The development came at the Computex conference in Taiwan, where Microsoft and its original equipment manufacturer (OEM) partners announced a bevy of new devices designed to run the company’s next generation operating system.
Microsoft has been working hard with its OEM partners to push the Windows 10 message, and a number of firms have so far offered sneak peeks of their Windows 10 gear, including Hewlett-Packard, Dell and Asus, among others.
But perhaps one of the most interesting computers to be running Windows 10 is the Compute plug from Taiwanese firm Quanta. Essentially, the Quanta Compute Plug is a mini-PC in a power adapter instead of a stick.
When it is plugged into an HDMI port, it turns a TV into a smart computer and enables users to control their TV using Cortana via Bluetooth remote or headset. Or alternative the small black box can be simply plugged into a power socket. The unit itself boasts an HDMI port for TV connections and two USB sockets.
“The new Compute plug from Quanta is a mini PC and power adapter in one that can be plugged into any outlet and connected to a TV to turn it into a smart computer that can be controlled using Cortana via a Bluetooth remote or headset,” said Microsoft in a blog posting on the new device.
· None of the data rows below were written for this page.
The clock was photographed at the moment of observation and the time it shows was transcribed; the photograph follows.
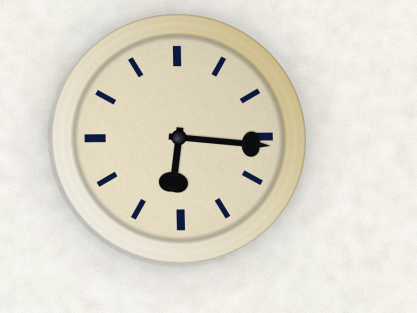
6:16
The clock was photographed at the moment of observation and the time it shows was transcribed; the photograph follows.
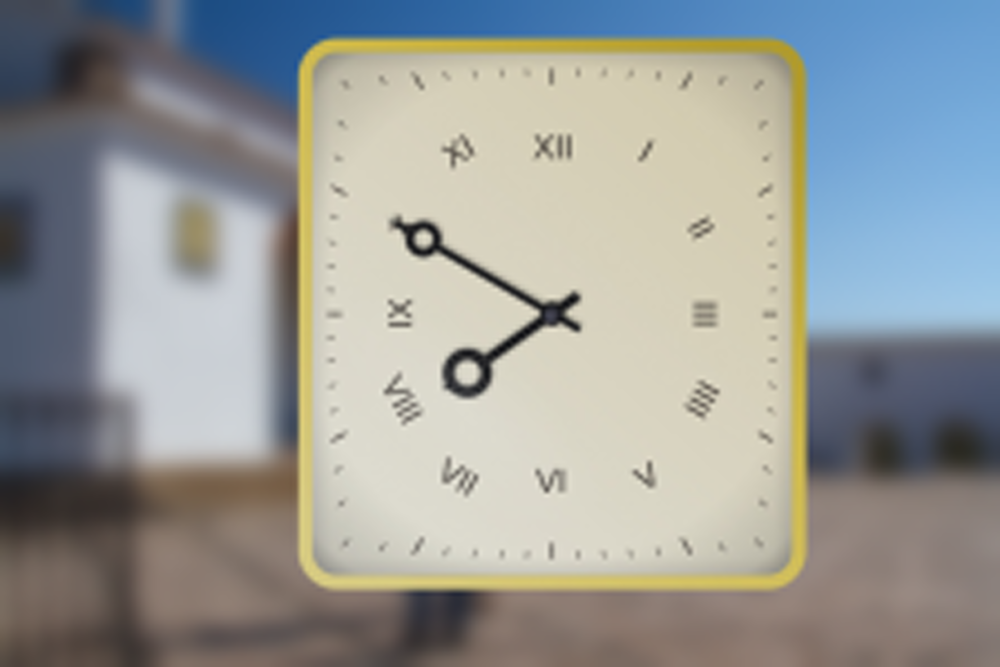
7:50
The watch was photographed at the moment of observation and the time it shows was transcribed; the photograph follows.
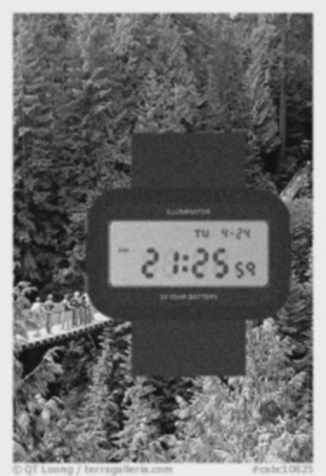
21:25:59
Redmond also revealed another small Windows 10 computer from Foxconn. The Kangaroo looks like a portable hard disk drive but like the Quanta Compute Plug, it also boasts the Windows 10 operating system. It has a battery capable of lasting six hours between charges.
Microsoft has experimented for a while now getting its operating systems onto cutdown and tiny computers. Last July for example, Redmond teamed up with Intel to produce the Shark’s Cove – a more upmarket Windows-based board that was prices at $326 (or £193). Intel meanwhile has also released its own Compute Stick.
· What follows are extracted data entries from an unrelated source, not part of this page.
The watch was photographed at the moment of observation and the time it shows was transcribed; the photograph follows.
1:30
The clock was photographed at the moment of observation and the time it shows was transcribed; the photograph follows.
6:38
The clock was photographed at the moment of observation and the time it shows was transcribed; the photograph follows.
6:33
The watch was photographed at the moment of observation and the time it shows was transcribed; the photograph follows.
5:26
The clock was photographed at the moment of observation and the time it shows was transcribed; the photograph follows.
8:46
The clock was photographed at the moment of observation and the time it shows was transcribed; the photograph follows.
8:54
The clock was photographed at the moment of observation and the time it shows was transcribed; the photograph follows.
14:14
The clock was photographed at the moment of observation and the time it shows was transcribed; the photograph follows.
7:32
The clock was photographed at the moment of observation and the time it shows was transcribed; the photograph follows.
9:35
Windows 10 is expected to be released to the world on 29 July and will be free of charge as an upgrade to those users currently running Windows 7, Windows 8.1 and Windows Phone 8.1.
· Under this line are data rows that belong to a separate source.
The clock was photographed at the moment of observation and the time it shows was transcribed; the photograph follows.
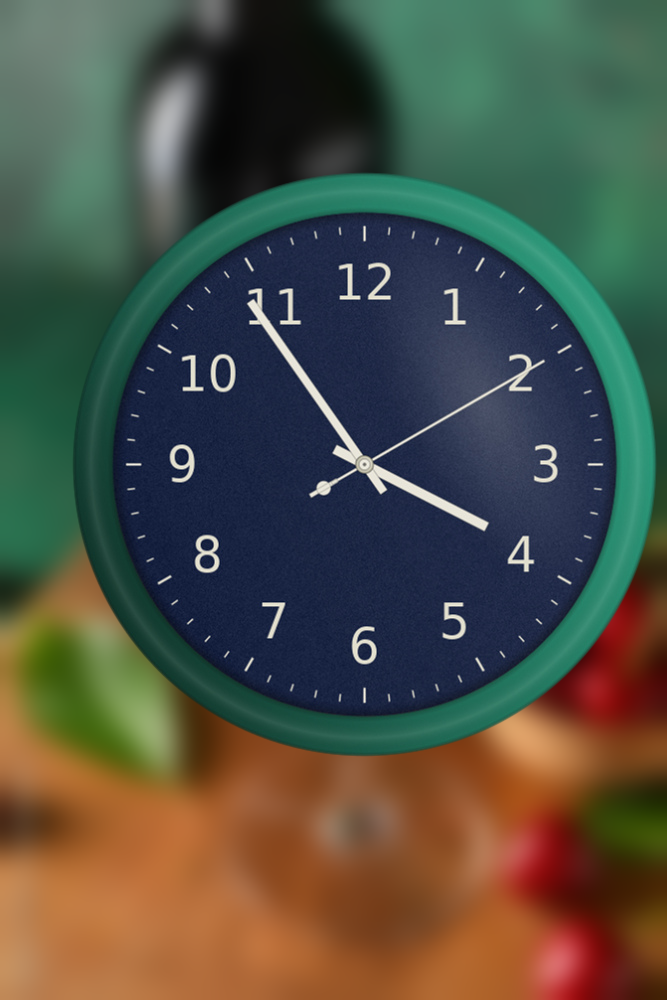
3:54:10
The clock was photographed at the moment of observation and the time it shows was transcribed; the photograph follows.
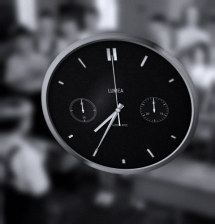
7:35
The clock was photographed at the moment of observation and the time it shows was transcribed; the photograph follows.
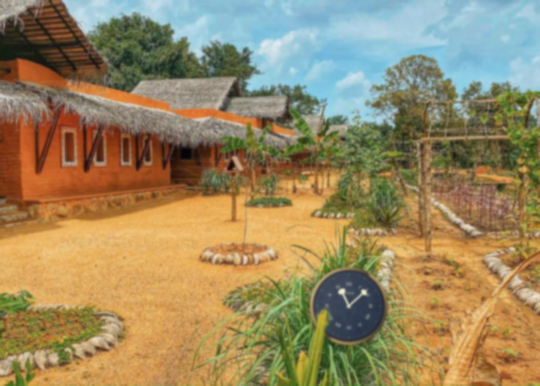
11:08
The new operating system will deliver a major overhaul in terms of several functions, not least in the return of the familiar Start menu, which comes with a new customisable space for a user’s favourite apps and Live Tiles (from Windows Phone), where users can place their favourite apps, people and websites.
Redmond is also seeking to give users a more traditional Windows experience that incorporates both touch, keyboard, and mouse inputs. Other new features include a search option on the taskbar and Start menu; a new quadrant app layout; and a new task-view button on the taskbar.
Windows 10 also marked a break in naming tradition for Microsoft, as it skipped the expected ‘Windows 9’ name in a move widely seen at signifying a break with the past. However it has also been rumoured that the name change could be down to coding systems from Windows 95 and 98 still being in use.